• TASK PROMPT
In the listing beneath this line, copy exactly the lines starting with the one containing "left ankle: (303, 316, 15)" and going on through the one containing "left hip: (767, 306, -7)".

• RECORDS FOR THE TASK
------------------------

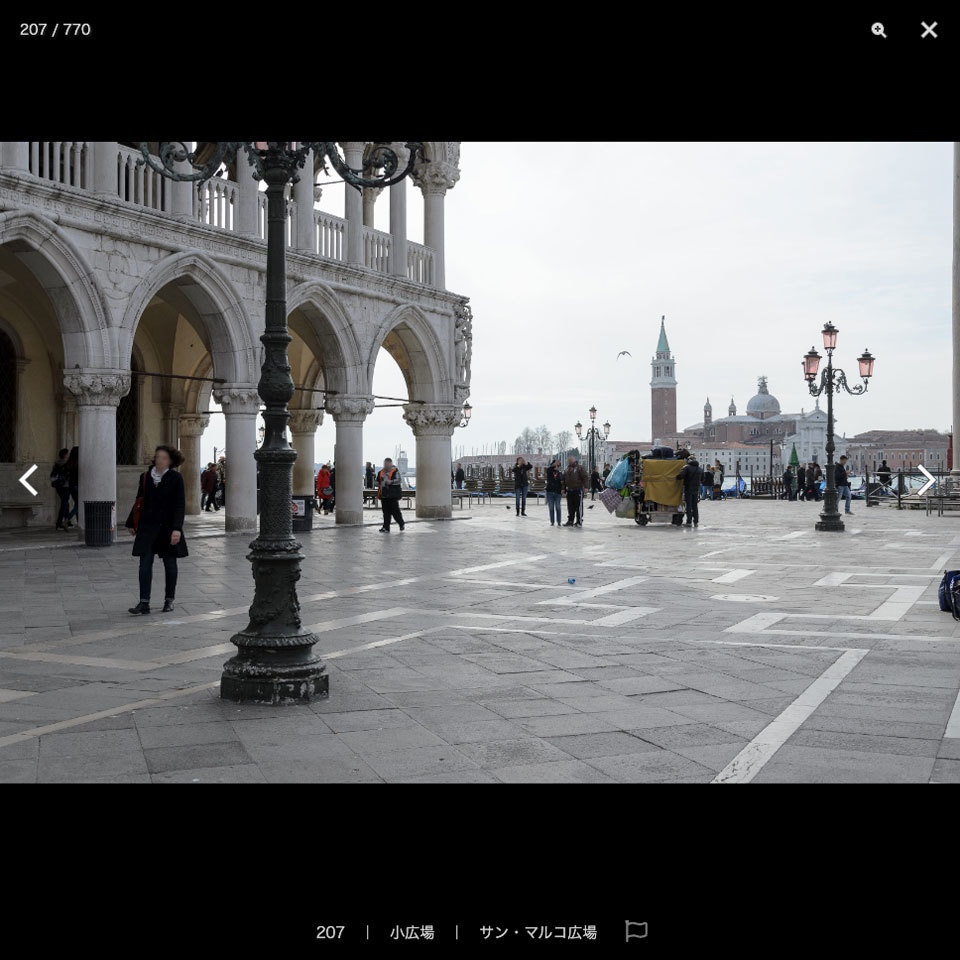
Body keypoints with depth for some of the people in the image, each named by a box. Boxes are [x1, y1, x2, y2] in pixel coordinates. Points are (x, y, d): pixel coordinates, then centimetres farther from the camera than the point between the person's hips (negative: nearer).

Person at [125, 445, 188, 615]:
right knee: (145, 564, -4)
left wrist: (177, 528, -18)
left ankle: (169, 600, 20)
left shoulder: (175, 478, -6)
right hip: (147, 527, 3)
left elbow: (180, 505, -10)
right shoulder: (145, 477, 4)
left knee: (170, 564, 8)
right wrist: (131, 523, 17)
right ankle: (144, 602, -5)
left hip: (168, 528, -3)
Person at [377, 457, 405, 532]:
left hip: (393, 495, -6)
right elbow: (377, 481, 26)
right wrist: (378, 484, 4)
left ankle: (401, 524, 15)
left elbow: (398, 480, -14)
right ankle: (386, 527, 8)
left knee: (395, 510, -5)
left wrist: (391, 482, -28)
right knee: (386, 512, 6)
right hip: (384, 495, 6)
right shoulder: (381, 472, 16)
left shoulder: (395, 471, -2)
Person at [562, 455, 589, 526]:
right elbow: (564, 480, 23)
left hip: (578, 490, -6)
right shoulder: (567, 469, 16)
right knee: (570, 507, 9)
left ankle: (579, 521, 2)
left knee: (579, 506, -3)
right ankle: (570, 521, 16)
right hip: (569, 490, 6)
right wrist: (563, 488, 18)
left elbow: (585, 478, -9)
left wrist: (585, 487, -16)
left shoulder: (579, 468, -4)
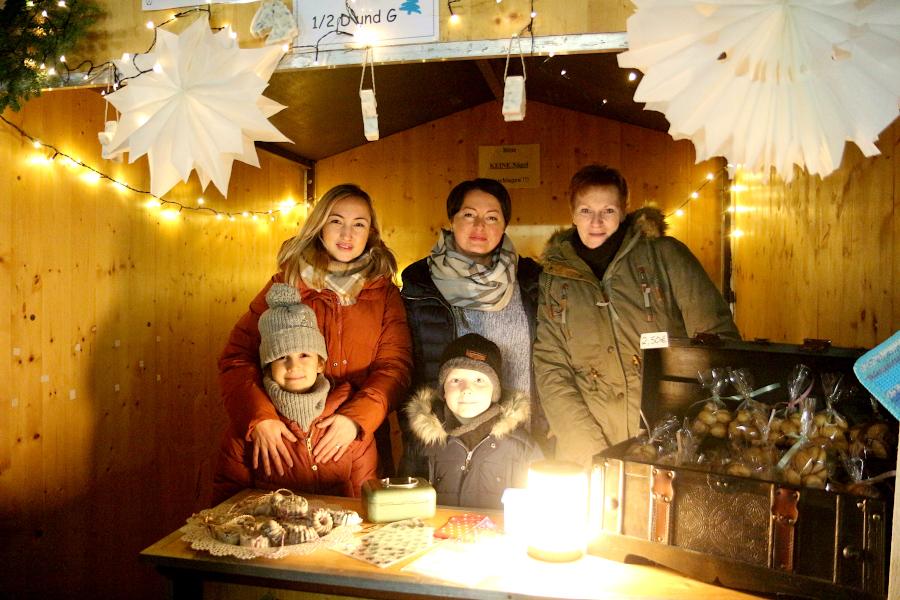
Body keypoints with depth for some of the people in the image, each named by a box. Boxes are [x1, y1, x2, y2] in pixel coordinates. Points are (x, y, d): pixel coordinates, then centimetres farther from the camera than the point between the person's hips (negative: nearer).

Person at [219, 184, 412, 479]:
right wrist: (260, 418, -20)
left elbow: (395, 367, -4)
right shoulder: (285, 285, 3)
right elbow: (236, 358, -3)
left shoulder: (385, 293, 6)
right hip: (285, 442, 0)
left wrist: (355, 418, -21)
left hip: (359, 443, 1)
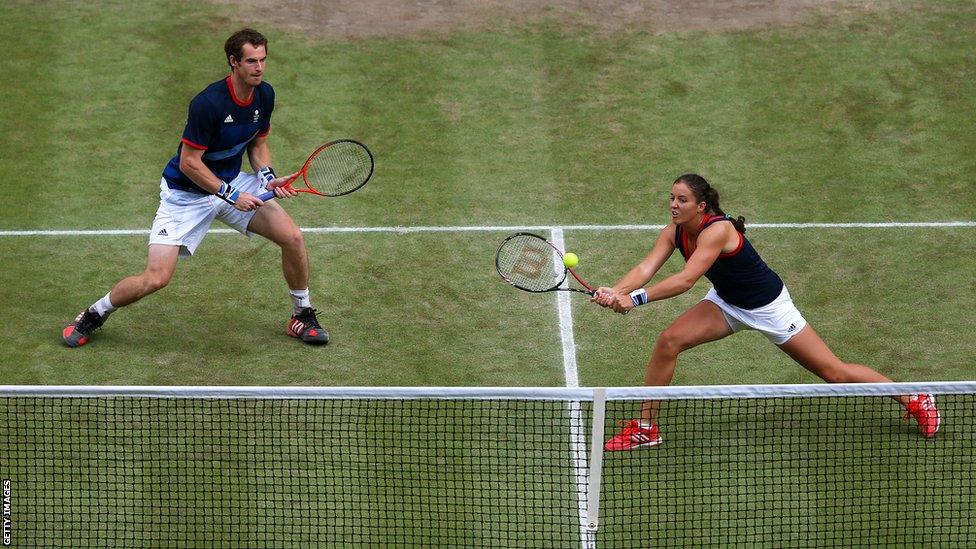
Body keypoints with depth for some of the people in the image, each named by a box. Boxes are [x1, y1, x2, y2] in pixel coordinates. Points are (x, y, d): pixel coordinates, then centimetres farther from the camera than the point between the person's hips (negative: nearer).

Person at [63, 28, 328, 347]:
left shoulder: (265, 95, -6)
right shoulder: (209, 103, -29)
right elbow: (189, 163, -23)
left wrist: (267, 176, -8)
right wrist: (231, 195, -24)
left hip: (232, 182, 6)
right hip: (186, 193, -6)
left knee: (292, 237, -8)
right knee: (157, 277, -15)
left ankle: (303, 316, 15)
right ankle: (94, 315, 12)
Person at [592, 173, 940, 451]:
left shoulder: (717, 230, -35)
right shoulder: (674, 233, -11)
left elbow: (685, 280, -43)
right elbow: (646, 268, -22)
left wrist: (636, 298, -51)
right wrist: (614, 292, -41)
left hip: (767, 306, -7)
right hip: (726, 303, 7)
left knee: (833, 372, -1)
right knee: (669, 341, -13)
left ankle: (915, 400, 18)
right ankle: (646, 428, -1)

------------------------

• TASK ANSWER
left ankle: (303, 316, 15)
right ankle: (94, 315, 12)
Person at [592, 173, 940, 451]:
left shoulder: (717, 230, -35)
right shoulder: (674, 233, -11)
left elbow: (685, 280, -43)
right elbow: (646, 268, -22)
left wrist: (636, 298, -51)
right wrist: (614, 292, -41)
left hip: (767, 306, -7)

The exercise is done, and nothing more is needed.